For me, it is summed up in two values: kindness and grace. How does this apply to our work? I tell new operators this: It is a function of the human condition that we are all fighting a battle that people around us know nothing about. When I say this, you can see people thinking of their personal battles, they almost float above their heads in the room. Our passengers, our vendors, our board members, our coworkers are no different than us in this regard. They are fighting battles we know nothing about.

Since we are all fighting these battles, how about we all agree to offer up kindness when it is an option. For drivers, this can be the first step in de-escalation. There has been a rising incivility in the country, as evidenced by the increase in attacks on transit workers. We can train drivers in ways to deflect and mitigate.

Kindness also means being kind to yourself. Do not take someone else’s internal battle personally. Chuck was a 35-year-safe driver at one of the properties I worked at. I asked what his secret was, and he told me he didn’t let bad behavior get to him.
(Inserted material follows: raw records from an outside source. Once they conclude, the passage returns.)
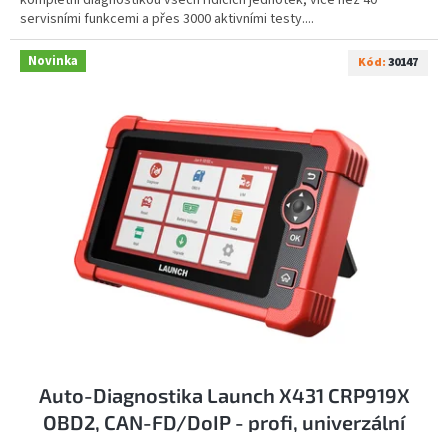
kompletní diagnostikou všech řídicích jednotek, více než 40
servisními funkcemi a přes 3000 aktivními testy....
Novinka
Kód:
30147
Auto-Diagnostika Launch X431 CRP919X
OBD2, CAN-FD/DoIP - profi, univerzální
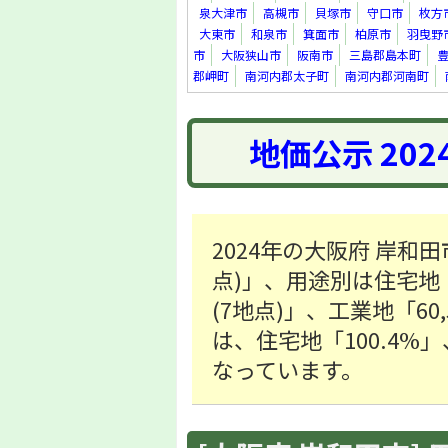
泉大津市
高槻市
貝塚市
守口市
枚方
大東市
和泉市
箕面市
柏原市
羽曳野
市
大阪狭山市
阪南市
三島郡島本町
郡岬町
南河内郡太子町
南河内郡河南町
地価公示 20
2024年の大阪府 岸和田
点)」、用途別は住宅地「88
(7地点)」、工業地「60
は、住宅地「100.4%」
なっています。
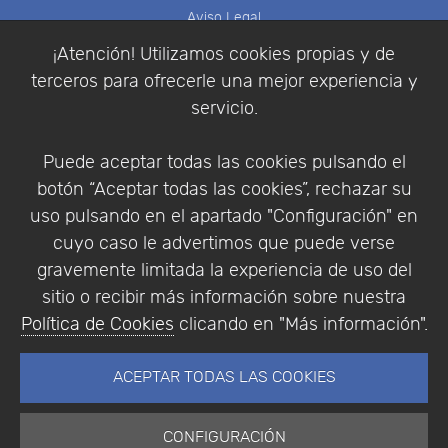
Aviso Legal
Política de Cookies
¡Atención! Utilizamos cookies propias y de
Política de Privacidad
terceros para ofrecerle una mejor experiencia y
Condiciones de compra
servicio.
Identificarse
Registrarse
Puede aceptar todas las cookies pulsando el
botón “Aceptar todas las cookies”, rechazar su
uso pulsando en el apartado "Configuración" en
cuyo caso le advertimos que puede verse
Empresa
|
Aviso Legal
|
Política de Privacidad
|
gravemente limitada la experiencia de uso del
Política de Cookies
sitio o recibir más información sobre nuestra
© Copyright 1994 - 2026. Addlink Software
Política de Cookies
clicando en "Más información".
Científico, S.L.
Distribuidor de soluciones software para España y
ACEPTAR TODAS LAS COOKIES
Portugal.
CONFIGURACIÓN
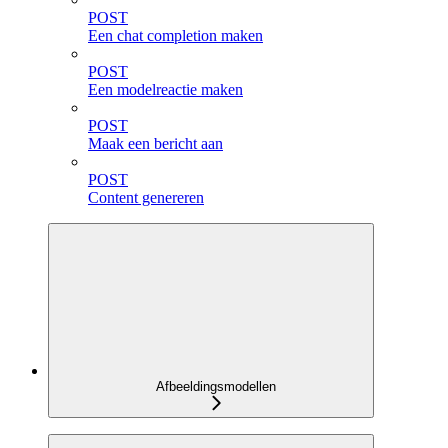
POST
Een chat completion maken
POST
Een modelreactie maken
POST
Maak een bericht aan
POST
Content genereren
Afbeeldingsmodellen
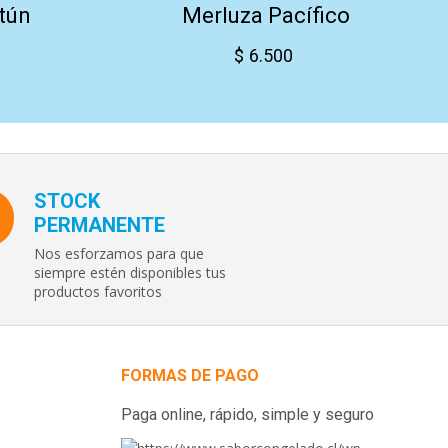
tún
Merluza Pacífico
$
6.500
STOCK
PERMANENTE
Nos esforzamos para que
siempre estén disponibles tus
productos favoritos
FORMAS DE PAGO
Paga online, rápido, simple y seguro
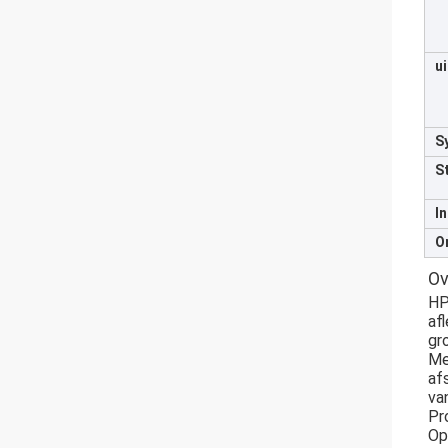
u
S
S
I
O
Ov
HP
af
gr
Me
af
va
Pr
Op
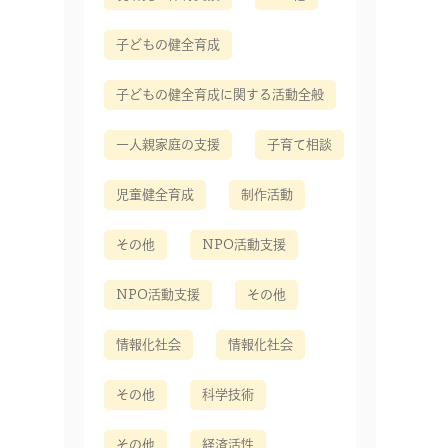
子どもの健全育成
子どもの健全育成に関する活動全般
一人親家庭の支援
子育て相談
児童健全育成
制作活動
その他
NPO活動支援
NPO活動支援
その他
情報化社会
情報化社会
その他
科学技術
その他
経済活性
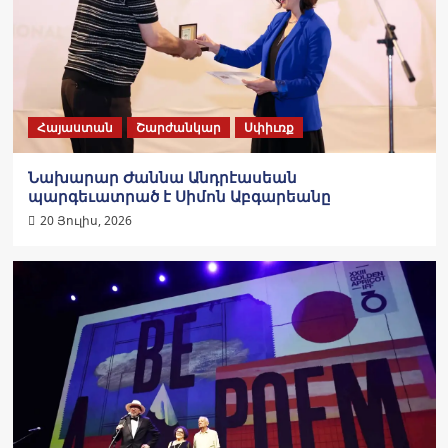
Հայաստան
Շարժանկար
Սփիւռք
Նախարար Ժաննա Անդրէասեան
պարգեւատրած է Սիմոն Աբգարեանը
20 Յուլիս, 2026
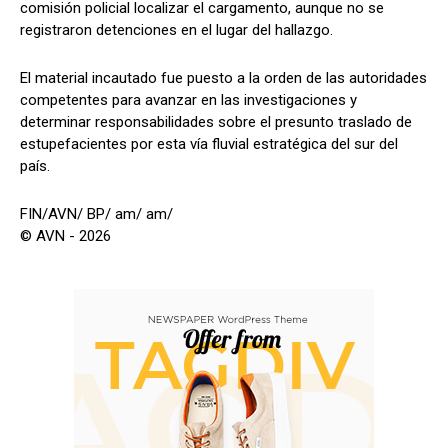
comisión policial localizar el cargamento, aunque no se
registraron detenciones en el lugar del hallazgo.
El material incautado fue puesto a la orden de las autoridades
competentes para avanzar en las investigaciones y
determinar responsabilidades sobre el presunto traslado de
estupefacientes por esta vía fluvial estratégica del sur del
país.
FIN/AVN/ BP/ am/ am/
© AVN - 2026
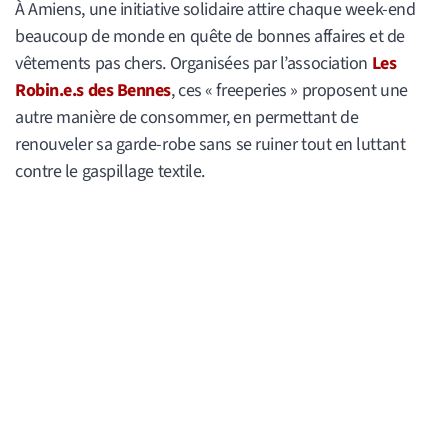
À Amiens, une initiative solidaire attire chaque week-end
beaucoup de monde en quête de bonnes affaires et de
vêtements pas chers. Organisées par l’association
Les
Robin.e.s des Bennes
, ces « freeperies » proposent une
autre manière de consommer, en permettant de
renouveler sa garde-robe sans se ruiner tout en luttant
contre le gaspillage textile.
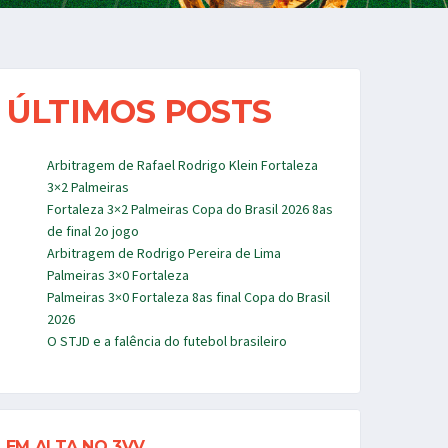
ÚLTIMOS POSTS
Arbitragem de Rafael Rodrigo Klein Fortaleza
3×2 Palmeiras
Fortaleza 3×2 Palmeiras Copa do Brasil 2026 8as
de final 2o jogo
Arbitragem de Rodrigo Pereira de Lima
Palmeiras 3×0 Fortaleza
Palmeiras 3×0 Fortaleza 8as final Copa do Brasil
2026
O STJD e a falência do futebol brasileiro
EM ALTA NO 3VV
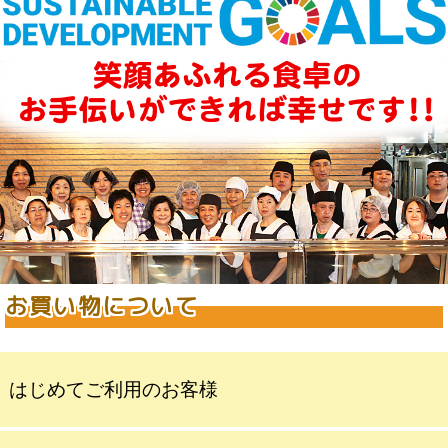
お買い物について
はじめてご利用のお客様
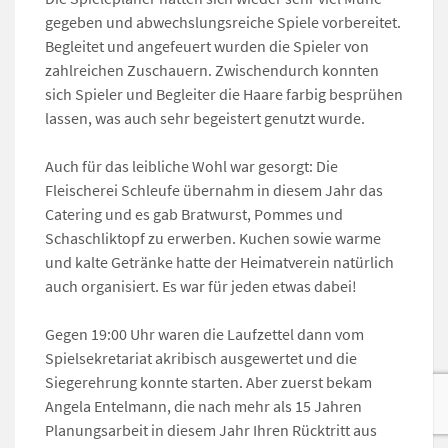
gegeben und abwechslungsreiche Spiele vorbereitet.
Begleitet und angefeuert wurden die Spieler von
zahlreichen Zuschauern. Zwischendurch konnten
sich Spieler und Begleiter die Haare farbig besprühen
lassen, was auch sehr begeistert genutzt wurde.
Auch für das leibliche Wohl war gesorgt: Die
Fleischerei Schleufe übernahm in diesem Jahr das
Catering und es gab Bratwurst, Pommes und
Schaschliktopf zu erwerben. Kuchen sowie warme
und kalte Getränke hatte der Heimatverein natürlich
auch organisiert. Es war für jeden etwas dabei!
Gegen 19:00 Uhr waren die Laufzettel dann vom
Spielsekretariat akribisch ausgewertet und die
Siegerehrung konnte starten. Aber zuerst bekam
Angela Entelmann, die nach mehr als 15 Jahren
Planungsarbeit in diesem Jahr Ihren Rücktritt aus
If someone wants to argue about the fare, ask them to sit, so you can keep everyone moving, and let it go. If a car is going to cut you off, back off, and let them over and let it go. That mentality earned him over three decades without a chargeable accident.

Kindness can apply in vendor relations, too. Isn’t it kindness to have a clear RFP with a scope of work that is understandable and a response format that is easy to fill out? After the contract is signed, I often tell my private-sector partners that I don’t expect a problem-free implementation, but rather a partnership approach to addressing problems when they happen.

Grace, for me, comes from a personal place as well. At the start of my 30 years in transit, I often didn’t appreciate the opportunities I was offered, and even thought I had achieved much of my success by myself. As time went on, I realized that I had taken those opportunities for granted, and even squandered them. At my nadir, it came to me how fortunate I really was, and, but for grace, I could be in a much worse place. Ever since, I am pushed to offer grace to others as it was offered to me; to pay back the karmic debt I have incurred.

Again, how does this fit with our industry? Every transit agency I’ve ever worked at struggled to find operators and mechanics. Are we looking hard enough? Do we allow for grace in our candidate selection? Do we offer -second-chance employment after a criminal conviction? We should be looking at our progressive action steps to see if we are looking for a root cause and working to correct it, rather than three strikes and you’re out.

Grace works with passengers, too. How do we respond to issues on the bus and at transfer centers with mental health workers and police? It’s clear we cannot arrest our way out of drug addiction and the lack of housing and mental health resources. At one property, we hired a community member who worked with a social worker to help those who needed it at our transfer center. She was able to offer a ride token, directions to local health centers, even socks and underwear where needed.

As we face the next half decade, I won’t pretend that kindness and grace will be the solutions to all our issues, but perhaps our issues can lessen a little if we practice kindness and grace while going through them.